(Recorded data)
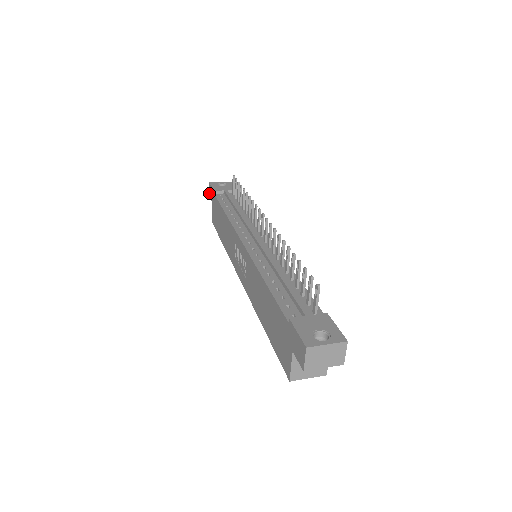
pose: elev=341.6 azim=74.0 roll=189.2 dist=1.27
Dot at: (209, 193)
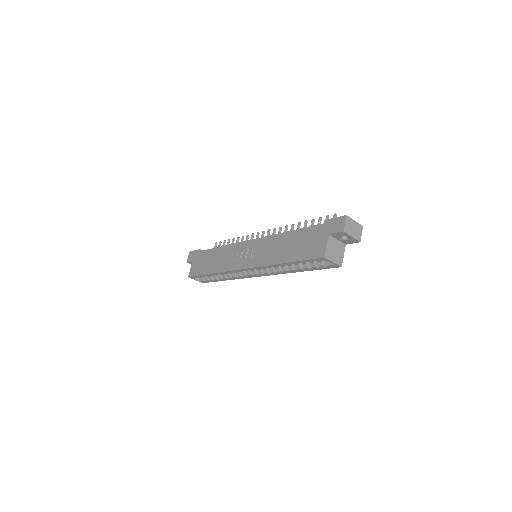
Dot at: (187, 259)
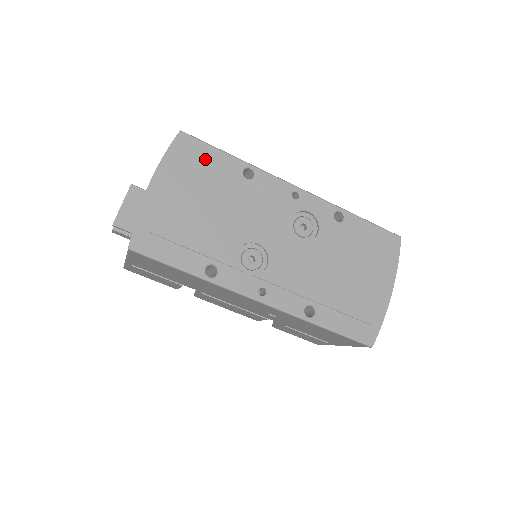
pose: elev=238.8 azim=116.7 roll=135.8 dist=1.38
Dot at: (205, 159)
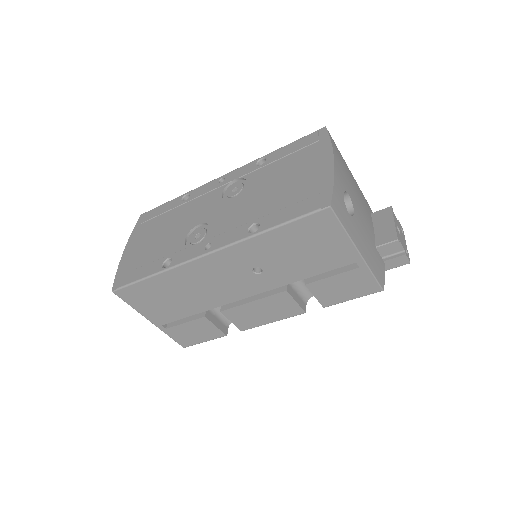
Dot at: (156, 214)
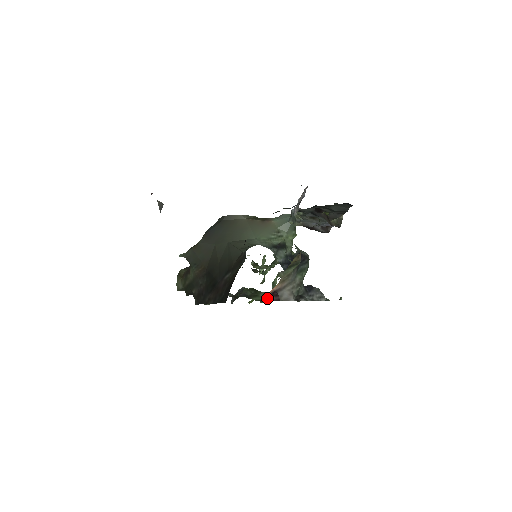
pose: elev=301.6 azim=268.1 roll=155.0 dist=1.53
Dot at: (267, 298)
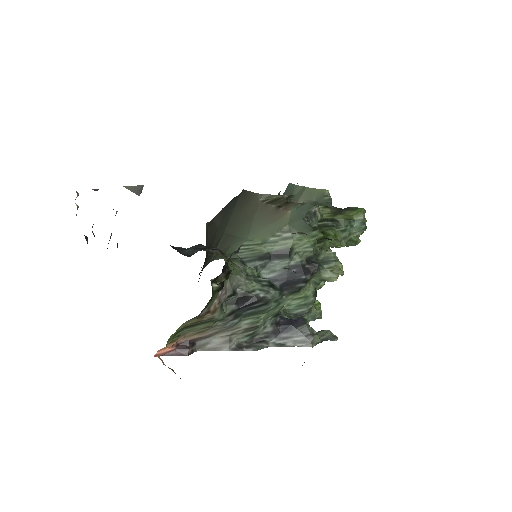
Dot at: (163, 352)
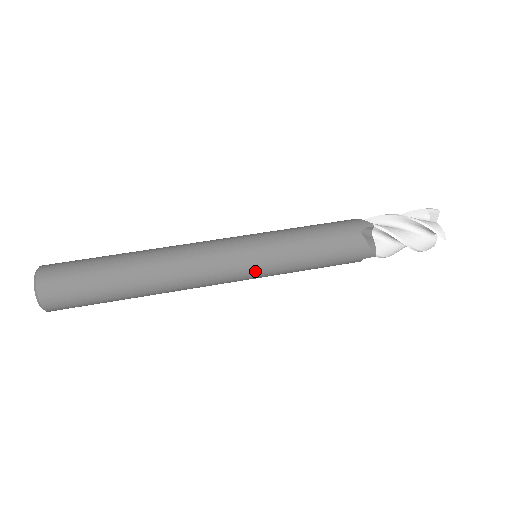
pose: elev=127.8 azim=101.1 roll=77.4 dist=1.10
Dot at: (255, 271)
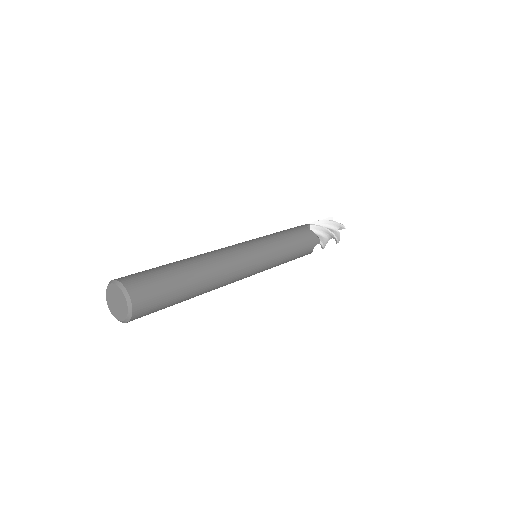
Dot at: (266, 257)
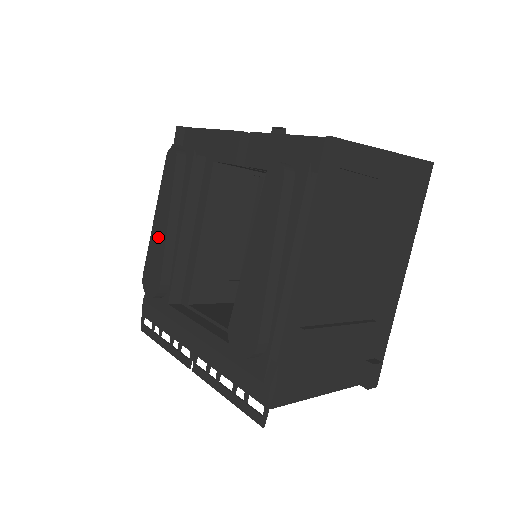
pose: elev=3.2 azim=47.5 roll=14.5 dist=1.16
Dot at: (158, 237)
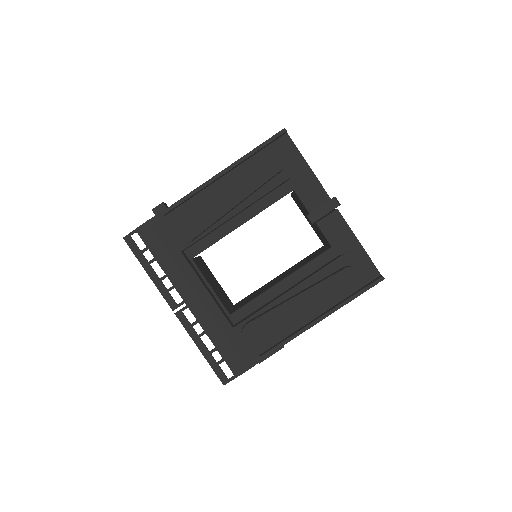
Dot at: (216, 205)
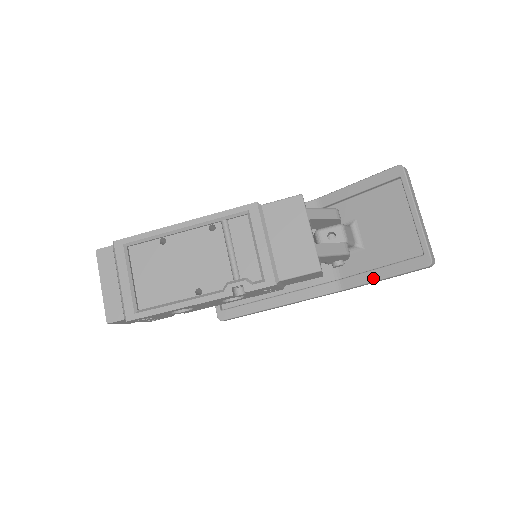
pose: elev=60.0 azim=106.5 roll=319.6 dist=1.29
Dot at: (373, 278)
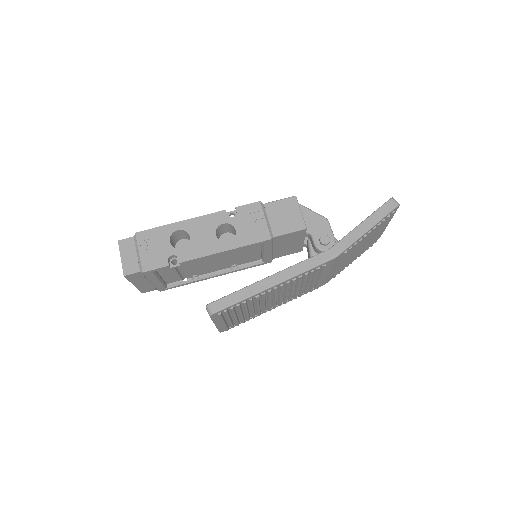
Dot at: (354, 229)
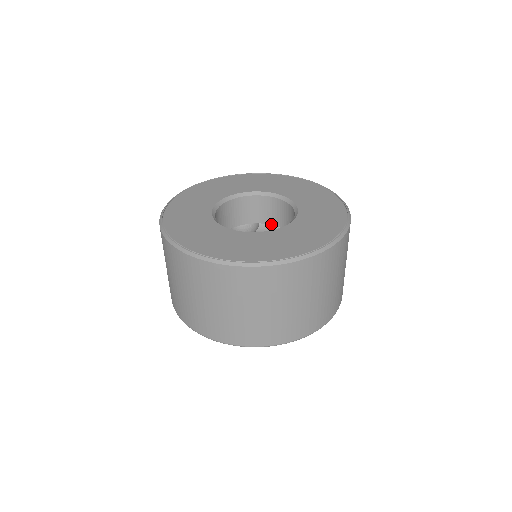
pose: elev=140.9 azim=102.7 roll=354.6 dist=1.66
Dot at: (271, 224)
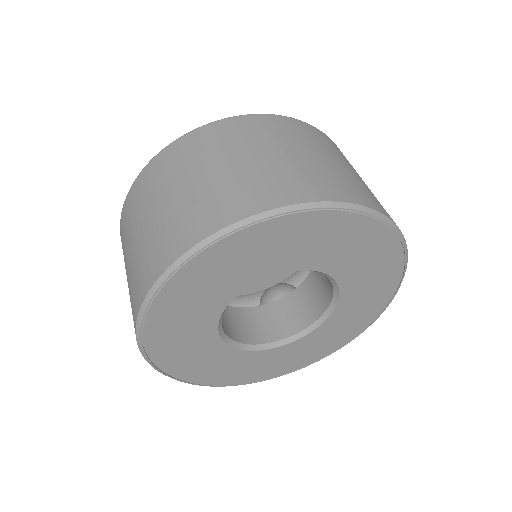
Dot at: occluded
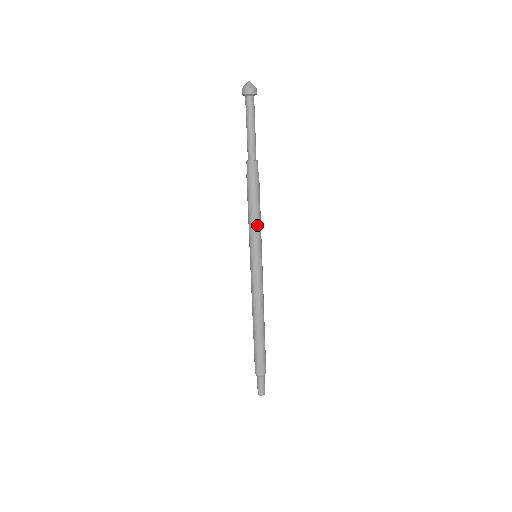
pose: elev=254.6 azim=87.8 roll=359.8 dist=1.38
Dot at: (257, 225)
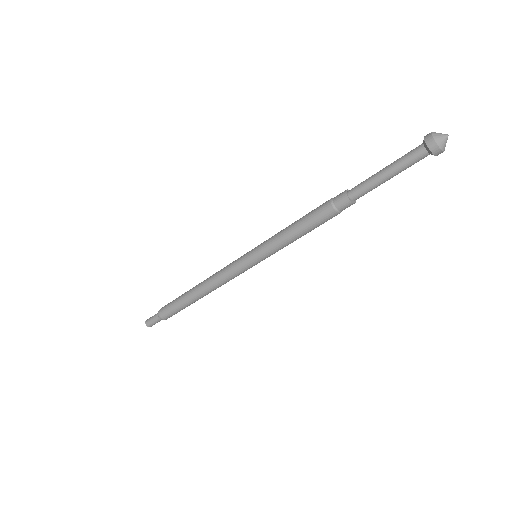
Dot at: (287, 244)
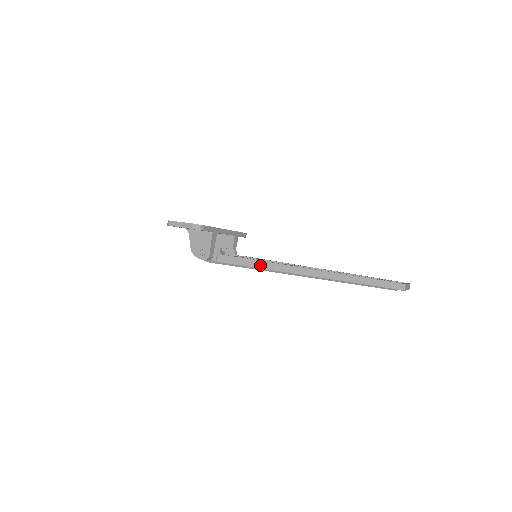
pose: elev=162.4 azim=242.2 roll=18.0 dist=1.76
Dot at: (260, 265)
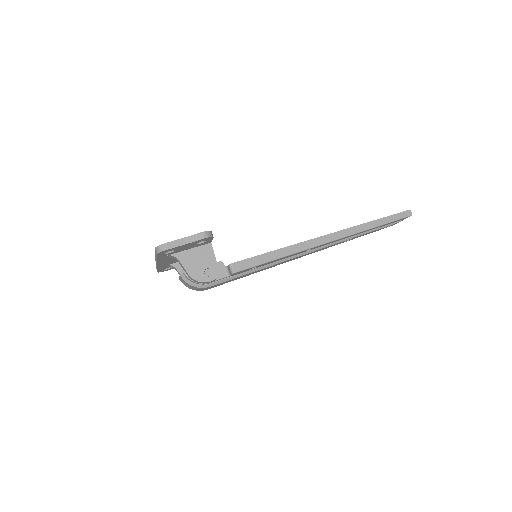
Dot at: (285, 252)
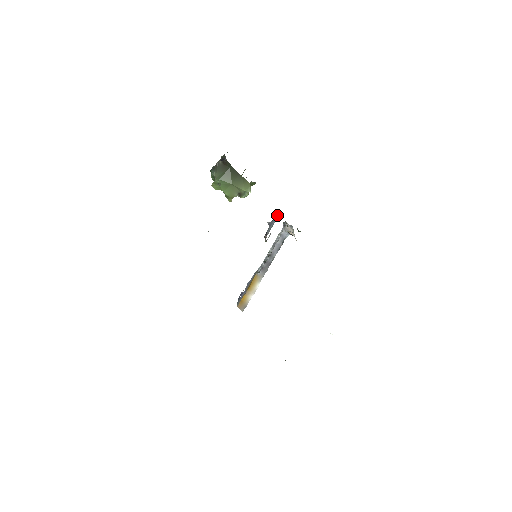
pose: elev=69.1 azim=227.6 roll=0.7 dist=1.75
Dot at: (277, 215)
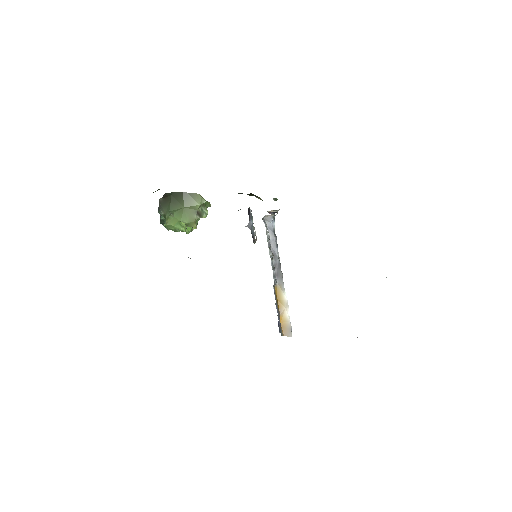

> _Exercise brief_
Convert the stretch of the listing from its start through the line containing "Dot at: (287, 244)" into a JSON list of strings, one string per line, with blank lines dropped. Leave the pictures out.

> _Answer in full_
[
  "pose: elev=341.6 azim=74.0 roll=189.2 dist=1.27",
  "Dot at: (209, 193)",
  "Dot at: (187, 259)",
  "pose: elev=238.8 azim=116.7 roll=135.8 dist=1.38",
  "Dot at: (205, 159)",
  "Dot at: (156, 214)",
  "pose: elev=301.6 azim=268.1 roll=155.0 dist=1.53",
  "Dot at: (267, 298)",
  "Dot at: (163, 352)",
  "pose: elev=127.8 azim=101.1 roll=77.4 dist=1.10",
  "Dot at: (255, 271)",
  "Dot at: (266, 257)",
  "pose: elev=3.2 azim=47.5 roll=14.5 dist=1.16",
  "Dot at: (158, 237)",
  "Dot at: (216, 205)",
  "pose: elev=60.0 azim=106.5 roll=319.6 dist=1.29",
  "Dot at: (373, 278)",
  "Dot at: (354, 229)",
  "pose: elev=140.9 azim=102.7 roll=354.6 dist=1.66",
  "Dot at: (271, 224)",
  "Dot at: occluded",
  "pose: elev=254.6 azim=87.8 roll=359.8 dist=1.38",
  "Dot at: (257, 225)",
  "Dot at: (287, 244)"
]